I just started teaching a semester long programming class. Since I’m new to it, I had an idea of how I would grade this, but I thought I’d see how students progressed for a week before I committed to anything specific. So, I didn’t mention grades. I established class routines, showed students how to interact with the self paced programming curriculum, and off they went. They work hard all period & I run around the room trying to support students when they didn’t understand something. They all worked. All class period. All week. I didn’t assign homework.
A few of the students came in and asked if they were “allowed” to continue working on programming from home, and they were excited when I told them that they could. I’ve never seen such motivation. I teach at an alternative school, where most students have gotten into trouble at their previous school, many have drug abuse history…they were excited to be allowed to work from home?!?
One of these students came into my room during lunch & I asked them how they would like their grade determined. We talked about setting individual goals, and creating a separate criteria for each student. Then he said this:
“If I had know that before, I wouldn’t have worked as hard.”

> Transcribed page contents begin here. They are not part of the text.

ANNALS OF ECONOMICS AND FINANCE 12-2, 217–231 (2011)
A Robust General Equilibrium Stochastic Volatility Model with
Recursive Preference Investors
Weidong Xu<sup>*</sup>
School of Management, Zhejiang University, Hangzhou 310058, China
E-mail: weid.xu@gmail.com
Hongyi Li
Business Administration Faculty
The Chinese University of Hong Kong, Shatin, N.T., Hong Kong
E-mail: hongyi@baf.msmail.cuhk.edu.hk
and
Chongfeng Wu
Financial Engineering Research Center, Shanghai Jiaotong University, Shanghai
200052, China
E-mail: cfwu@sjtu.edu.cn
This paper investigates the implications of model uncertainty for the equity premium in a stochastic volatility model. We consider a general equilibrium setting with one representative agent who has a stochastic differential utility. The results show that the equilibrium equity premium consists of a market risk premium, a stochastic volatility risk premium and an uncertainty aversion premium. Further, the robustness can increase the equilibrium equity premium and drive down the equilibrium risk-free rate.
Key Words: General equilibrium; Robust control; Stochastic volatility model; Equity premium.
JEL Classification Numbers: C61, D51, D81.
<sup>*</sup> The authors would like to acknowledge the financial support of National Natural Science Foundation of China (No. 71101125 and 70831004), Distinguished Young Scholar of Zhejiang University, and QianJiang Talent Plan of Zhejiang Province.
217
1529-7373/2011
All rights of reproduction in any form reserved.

Then another student said the same thing in a different conversion.
Later, outside of class, I spoke to a quiet, thoughtful girl about grades. Here’s what she said:
“Grades just make me feel dumb.”
She explained that no matter what, when someone ranks her work she feels hurt that it didn’t get a better score. She is right. I feel that way too. When I get observed as a teacher and my administrator ranks a variety of things on a 1-5 scale, if i’m not a 5, I feel like a crappy teacher.
I like standards based grading. Its an improvement over traditional grading, but it is still applying a number to student effort & creativity. It still creates a ranking. For students who have struggled with school, which is a far greater number then students who have been very successful, grades are a de-motivator. They jump in full force if they are perplexed & curious and just instinctively want to figure something out. When they know its for a grade they hesitate, they get nervous, they over think, panic, sit quietly & wait for someone else to do it.
So now what? I still teach in a traditional system where a specific traditional grade book is required for all teachers to document student progress. I spent years tweaking my standards based grading system to work within a traditional grade book. It is possible. So, my new challenge: how can I document student progress while supporting their creativity, eliminating the constant concern & focus on grades?